How does recording duration or number of turns affect DER computation speed?

Let us now plot the computation times as functions of recording duration, and number of turns.

# Duration vs speed
import matplotlib.pyplot as plt
plt.rcParams['figure.figsize'] = [10, 6]
plt.rcParams['figure.dpi'] = 100 # 200 e.g. is really fine, but slower

plt.scatter(x, list(time_mdeval.values()), marker='o', label='md-eval')
plt.scatter(x, list(time_pyannote.values()), marker='^', label='pyannote')
plt.scatter(x, list(time_spyder.values()), marker='d', label='spyder')
plt.legend(loc='best')
plt.yscale('log')
plt.xlabel('Recording duration (s)')
plt.ylabel('Time (ms)')
plt.show()

png

For convenience, we have plotted the y-axis in the log domain so that the systems are well separated.

We see that there is a positive correlation between the recording duration and the computation time, especially for pyannote and spyder. For md-eval, most of the time seems to be taken by I/O so that the actual processing time does not matter.

# No. of turns vs speed

plt.scatter(y, list(time_mdeval.values()), marker='o', label='md-eval')
plt.scatter(y, list(time_pyannote.values()), marker='^', label='pyannote')
plt.scatter(y, list(time_spyder.values()), marker='d', label='spyder')
plt.legend(loc='best')
plt.yscale('log')
plt.xlabel('Number of turns')
plt.ylabel('Time (ms)')
plt.show()

png

We again find a very strong correlation, as expected. DER computation requires iterating over the turns list, so it increases with increase in number of turns.

Concluding thoughts

We saw how DER is computed, and the popular tools to compute it given reference and hypothesis list of turns. We enumerated some of the limitations with existing tools for evaluating diarization systems, and saw how Spyder can address some of these. Its major advantages are:

Fast: Implemented in pure C++, and faster than the alternatives (md-eval.pl, dscore, pyannote.metrics). It is about 4-5x faster than using a wrapper around md-eval, for instance.
Stand-alone: It has no dependency on any other library (except click for argument parsing). We have our own implementation of the Hungarian algorithm, for example, instead of using scipy.
Easy-to-use: No need to write the reference and hypothesis turns to files and read md-eval output with complex regex patterns. Spyder can be used from a Python program as well as from the command line.
Overlap: Spyder supports overlapping speech in reference and hypothesis.

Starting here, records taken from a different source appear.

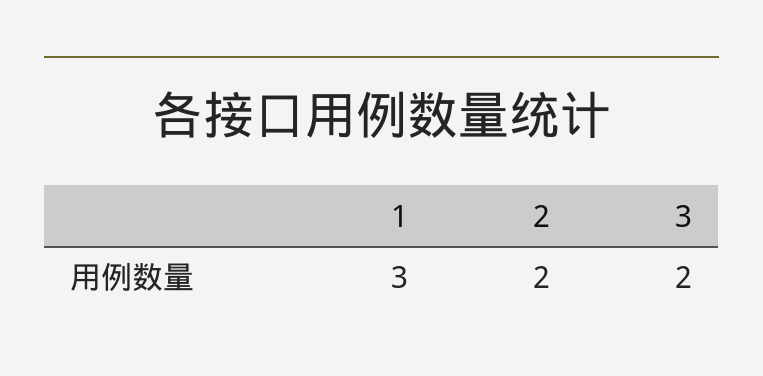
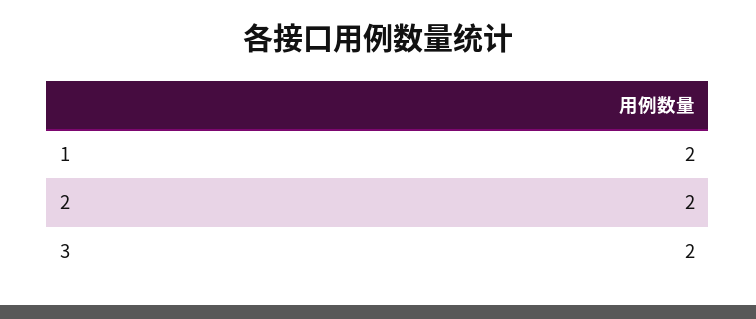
  {
-   "1": 3,
+   "1": 2,
    "2": 2,
    "3": 2
  }

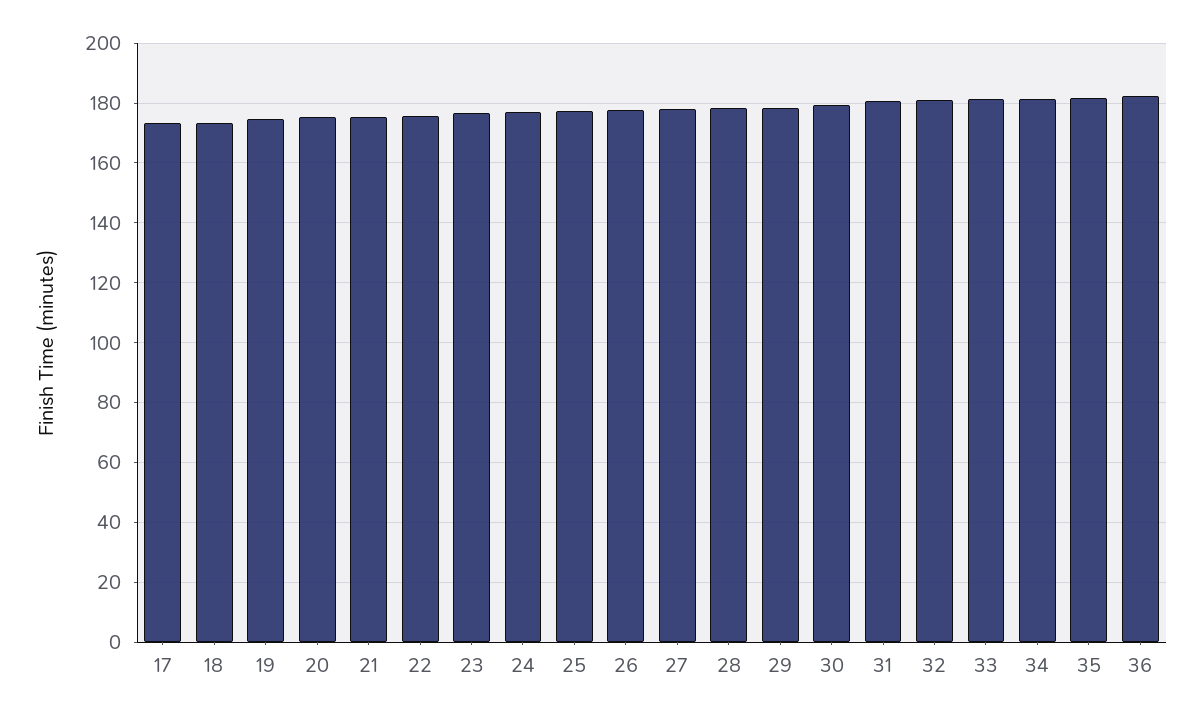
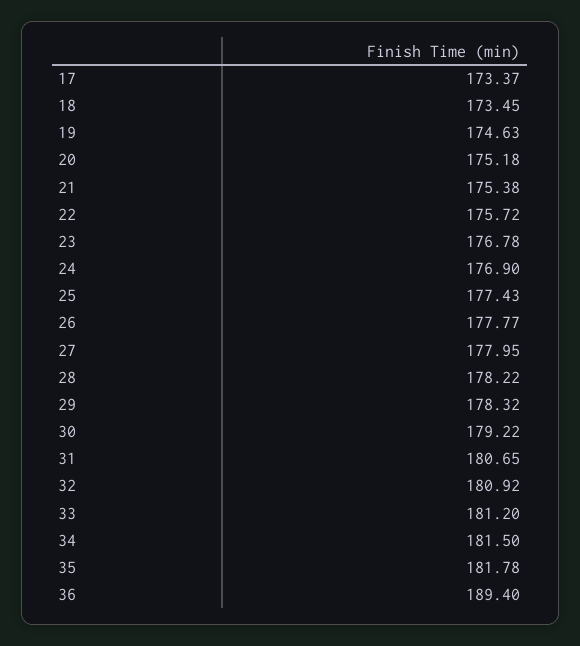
  {
    "17": 173.37,
    "18": 173.45,
    "19": 174.63,
    "20": 175.18,
    "21": 175.38,
    "22": 175.72,
    "23": 176.78,
    "24": 176.9,
    "25": 177.43,
    "26": 177.77,
    "27": 177.95,
    "28": 178.22,
    "29": 178.32,
    "30": 179.22,
    "31": 180.65,
    "32": 180.92,
    "33": 181.2,
    "34": 181.5,
    "35": 181.78,
-   "36": 182.5
+   "36": 189.4
  }

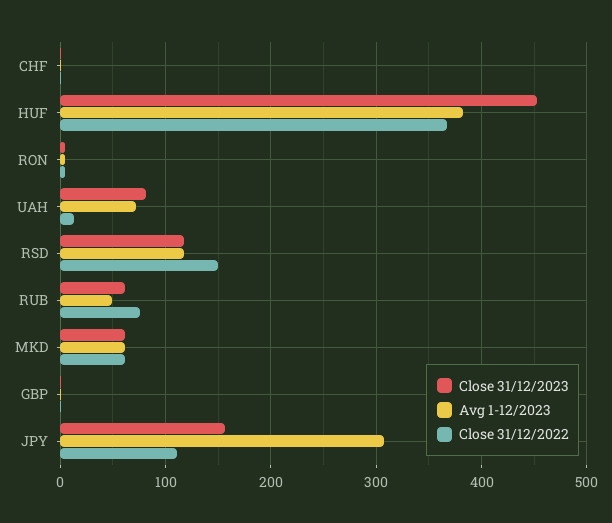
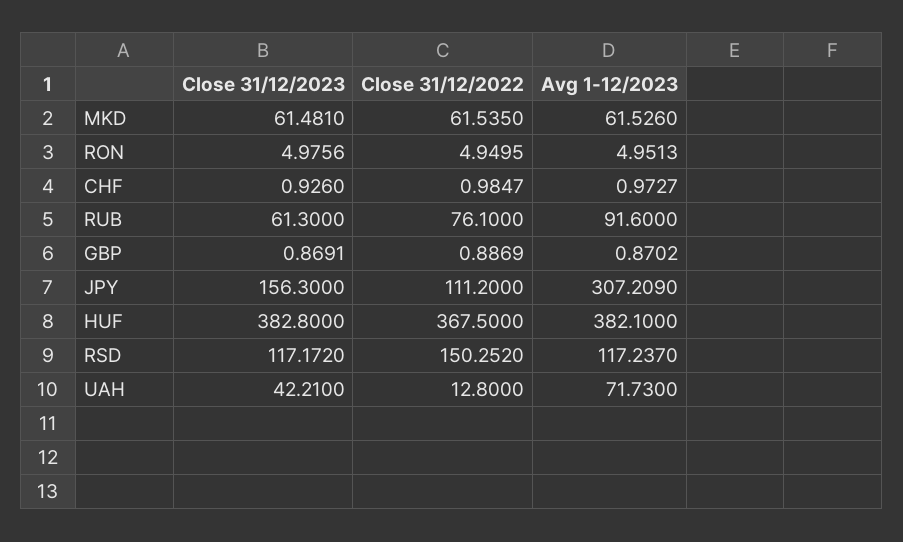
  {
    "Close 31/12/2023": {
      "CHF": 0.926,
-     "HUF": 450,
+     "HUF": 382.8,
      "RON": 4.9756,
-     "UAH": 80,
+     "UAH": 42.21,
      "RSD": 117.172,
      "RUB": 61.3,
      "MKD": 61.481,
      "GBP": 0.8691,
      "JPY": 156.3
    },
    "Avg 1-12/2023": {
      "CHF": 0.9727,
      "HUF": 382.1,
      "RON": 4.9513,
      "UAH": 71.73,
      "RSD": 117.237,
-     "RUB": 50,
+     "RUB": 91.6,
      "MKD": 61.526,
      "GBP": 0.8702,
      "JPY": 307.209
    },
    "Close 31/12/2022": {
      "CHF": 0.9847,
      "HUF": 367.5,
      "RON": 4.9495,
      "UAH": 12.8,
      "RSD": 150.252,
      "RUB": 76.1,
      "MKD": 61.535,
      "GBP": 0.8869,
      "JPY": 111.2
    }
  }

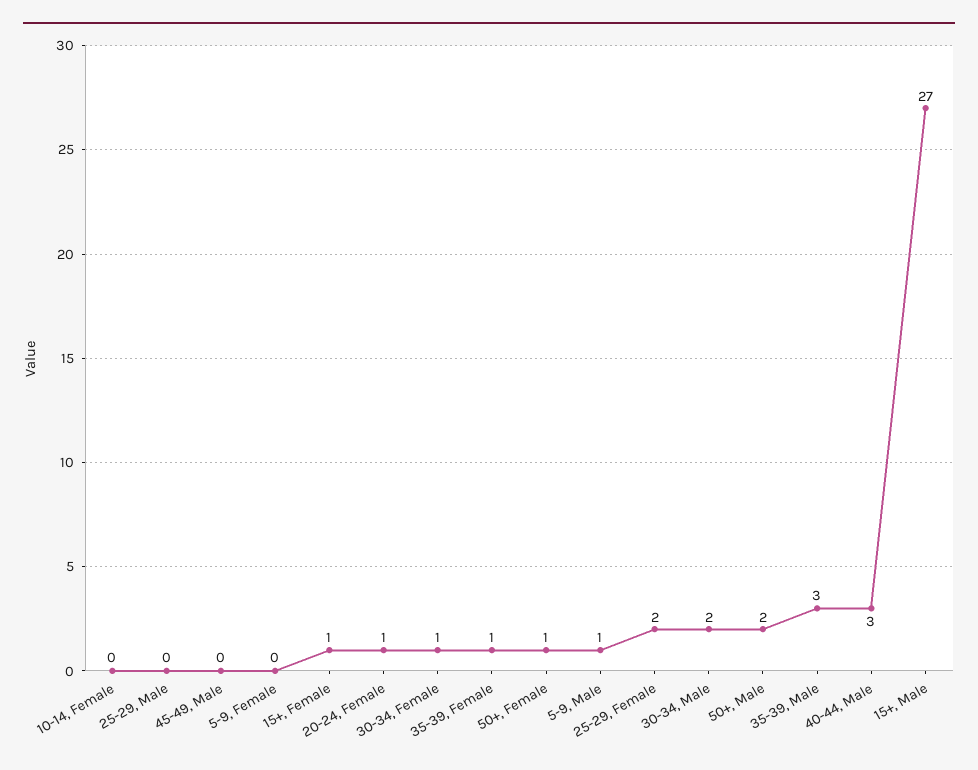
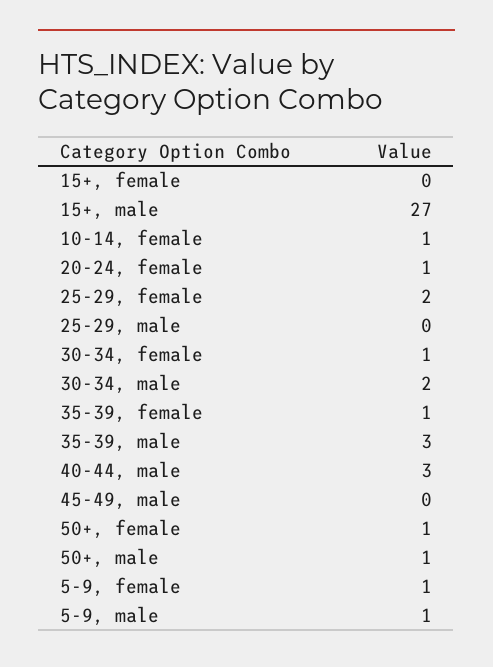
  {
-   "10-14, Female": 0,
+   "10-14, Female": 1,
    "25-29, Male": 0,
    "45-49, Male": 0,
-   "5-9, Female": 0,
+   "5-9, Female": 1,
-   "15+, Female": 1,
+   "15+, Female": 0,
    "20-24, Female": 1,
    "30-34, Female": 1,
    "35-39, Female": 1,
    "50+, Female": 1,
    "5-9, Male": 1,
    "25-29, Female": 2,
    "30-34, Male": 2,
-   "50+, Male": 2,
+   "50+, Male": 1,
    "35-39, Male": 3,
    "40-44, Male": 3,
    "15+, Male": 27
  }

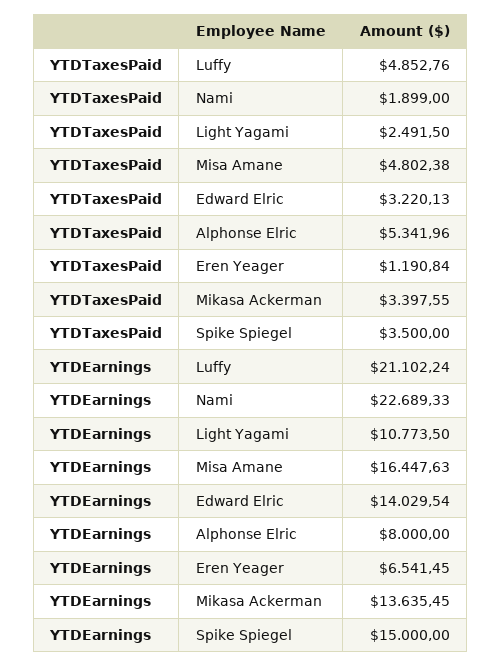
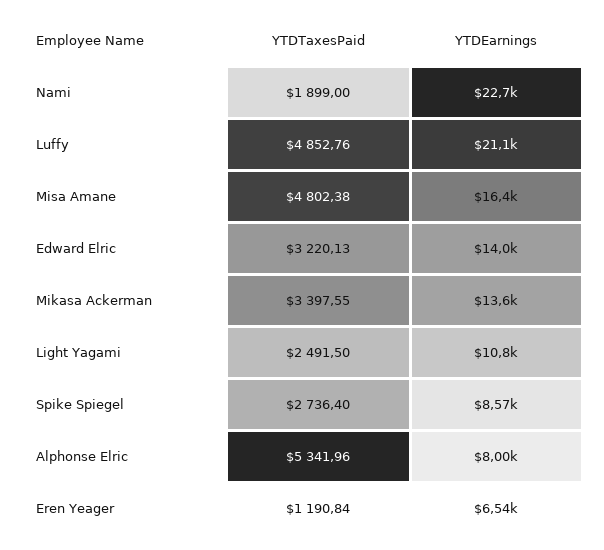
  {
    "YTDTaxesPaid": {
      "Luffy": 4852.76,
      "Nami": 1899,
      "Light Yagami": 2491.5,
      "Misa Amane": 4802.38,
      "Edward Elric": 3220.13,
      "Alphonse Elric": 5341.96,
      "Eren Yeager": 1190.84,
      "Mikasa Ackerman": 3397.55,
-     "Spike Spiegel": 3500
+     "Spike Spiegel": 2736.4
    },
    "YTDEarnings": {
      "Luffy": 21102.24,
      "Nami": 22689.33,
      "Light Yagami": 10773.5,
      "Misa Amane": 16447.63,
      "Edward Elric": 14029.54,
      "Alphonse Elric": 8000,
      "Eren Yeager": 6541.45,
      "Mikasa Ackerman": 13635.45,
-     "Spike Spiegel": 15000
+     "Spike Spiegel": 8570
    }
  }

I had a lot of fun building this small C++/Pybind11 package and hope that people find it useful in their work on diarization.

There is a long way to go still, however. I began writing Spyder to simply do fast DER computation, but with the numerous diarization evaluation metrics out there spread out among several toolkits, it might be useful to have all their (fast) implementations in one place. Over the next few months, I will try to extend Spyder to support all such metrics, in the hope that it eventually becomes the go-to toolkit for diarization evaluation. As always, help in the form of pull requests are welcome!